SADC has a guideline (revised 2015) that sets electoral standards. But it doesn’t outline what could be sanctioned as unconstitutional changes, as the president of Zimbabwe seeks to amend the constitution to run for a third term. The Intergovernmental Authority on Development and the East African Community draft protocols on good governance have been under consideration for over a decade.

The Economic Community of Central African States (ECCAS) has no protocol on good governance and democracy, despite various recommendations for it to develop one. But its members have undermined democratic provisions by resetting term limits (Central African Republic in 2023) and removing term and age limits (Republic of the Congo). Although weak, ECCAS’s lack of protocol on democracy emphasises the unwillingness of subregional actors to address such subversions. The Community of Sahel-Saharan States and the Common Market for Eastern and Southern Africa do not have protocols, probably due to their focus on economic integration over time. The Arab Maghreb Union has been largely inactive.

Domestication

While the charter applies continent-wide, subregions such as ECOWAS are less likely to intervene in constitutional coups outlined in the charter but non-existent in the ECOWAS Protocol on Democracy and Good Governance of 2001. Operationally, the AU, without ECOWAS, will be hamstrung in any effort to review, condemn and sanction flawed constitutional amendments in the region.
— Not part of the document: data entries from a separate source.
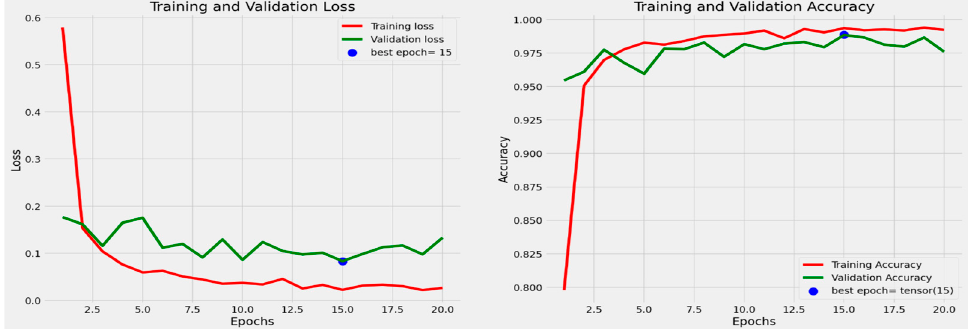
Figure 7. Training and validation loss and Accuracy for game ship classification dataset.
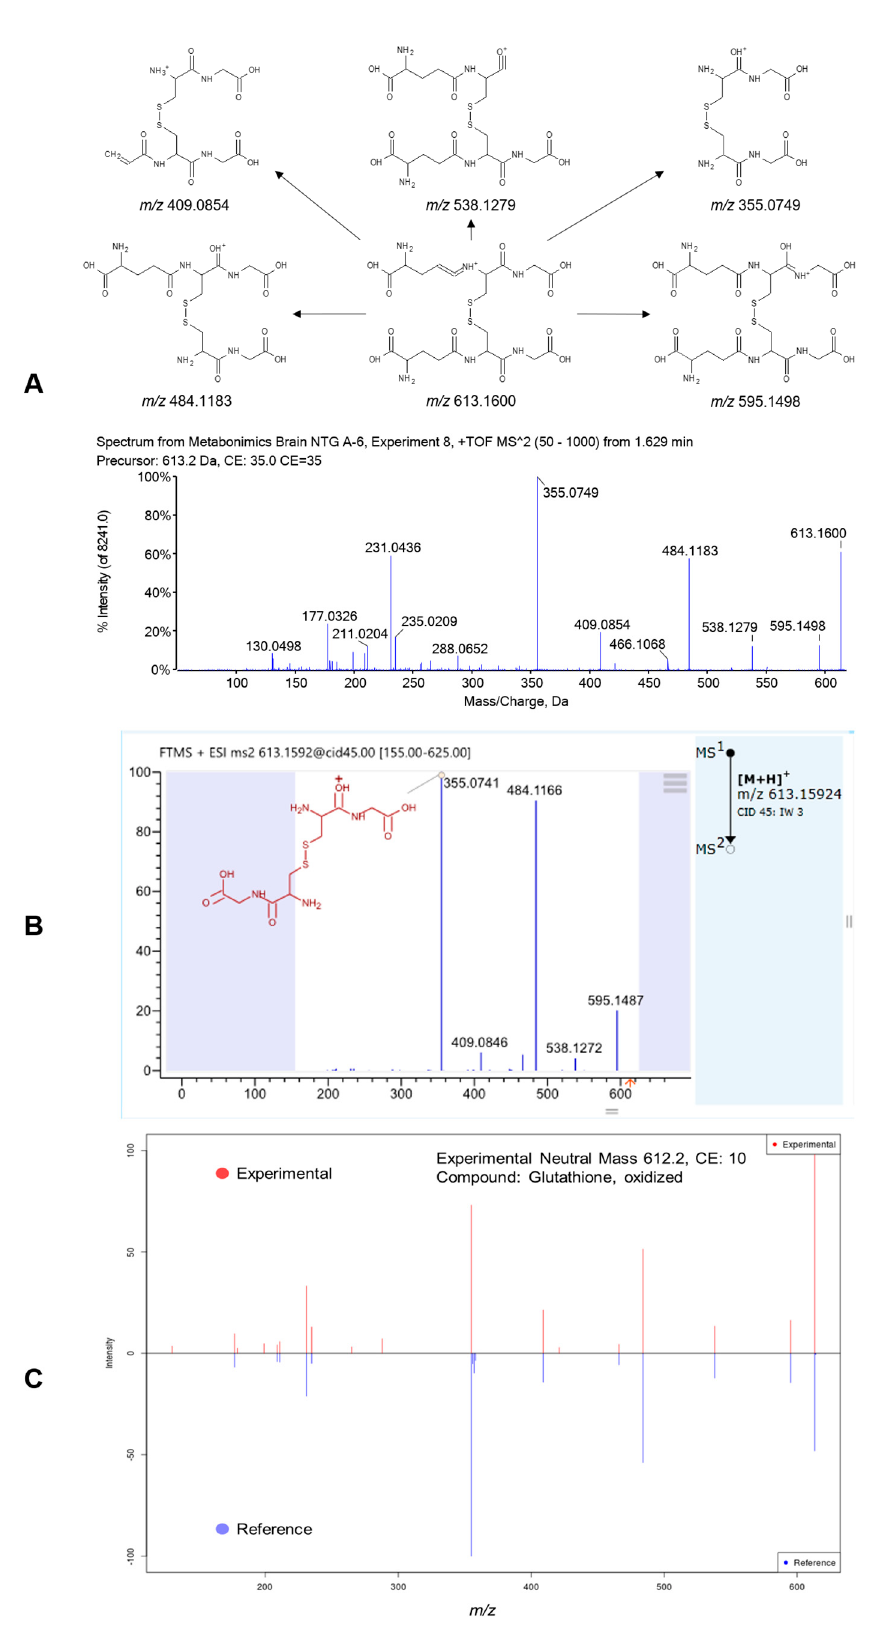
Figure 2. ( A ) Fragmentation pathway and product ion spectrum of oxidized glutathione; ( B ) MS/MS spectrum of oxidized glutathione by mzCloud and ( C ) the comparison spectrum between the experimental and reference MS/MS spectrum by METLIN.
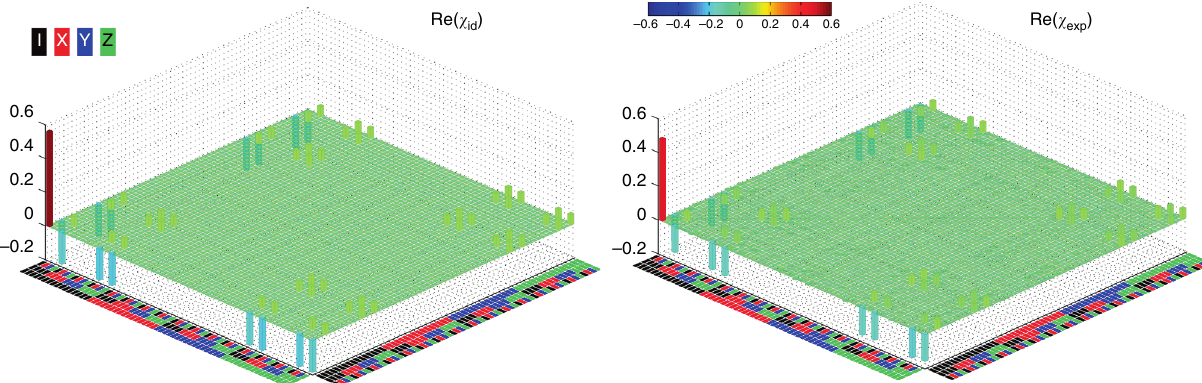
ffiffiffiffiffiffiffi p 7 : 5 MHz and detuning δ /2 π = 4 MHz. The color code for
The ECOWAS protocol affirms that every power transfer must be through elections and it maintains ‘zero tolerance for power obtained or maintained by unconstitutional means’. But it does not delineate what other forms of unconstitutional governance exist, as does the charter.

The AU and RECs can continuously fire-fight coups or tackle the issue by sanctioning fraudulent democracies

Despite the recent spates of coups in the region, ECOWAS heads of state haven’t agreed on contentious aspects such as term limits and fraudulent amendments. The most recent attempt to revise the protocol began in 2021, following the coup in Guinea. The first botched attempt to revise the protocol in 2015 was due to discord on term-limit injunctions.

In a press statement signed by 54 non-governmental organisations across West Africa in 2024, civil society organisations demanded the inclusion of presidential term limits in a revised ECOWAS protocol. Long-term stay in power is not a problem per se, but regimes’ use of patronage networks to achieve constitutional amendments, disenfranchise opposition voices and secure victory in elections is. These leave citizens with limited choice to oust incompetent leadership, hence the demand for term limits.

Yet ECOWAS has remained resolute in implementing cosmetic measures against military coups. In 2022 for instance, it was quick to commit to a regional force to restore ‘constitutional order’ where threatened. Part of the force was ostensibly deployed to quell the coup attempt in Benin on 7 December 2025.

In response to attempted coups in Guinea-Bissau, ECOWAS deployed its mission from 2012 to 2020 and from 2022 to 2025. The country eventually became a coup state in 2025 under the watch of the mission. This highlighted the pitfalls of overemphasising military takeovers at the expense of the fraudulent political processes and lack of democratic dividend that drive recent military coups and uprisings. The one-sided focus on military coups prompted the Alliance of Sahel States to leave ECOWAS.

Prevention

The AU and RECs have two options: continuously fire-fight military coups or develop viable mechanisms to sanction so-called democracies involved in constitutional coups, electoral fraud, oppression and lawfare. Implementing the latter is painstaking due to the subtle nature of democratic subversions, but it is the path to political stability. The PSC and similar mechanisms subregionally should develop sanction guidelines.

The AU and RECs must also empower their courts of justice to review constitutional amendments and democratic fraud to provide a basis for regional intervention. This entails implementing the African Court of Justice and Human Rights and empowering subregional courts such as that of ECOWAS. Furthermore, heads of state must be willing to implement court findings and judgments against bad governance practices.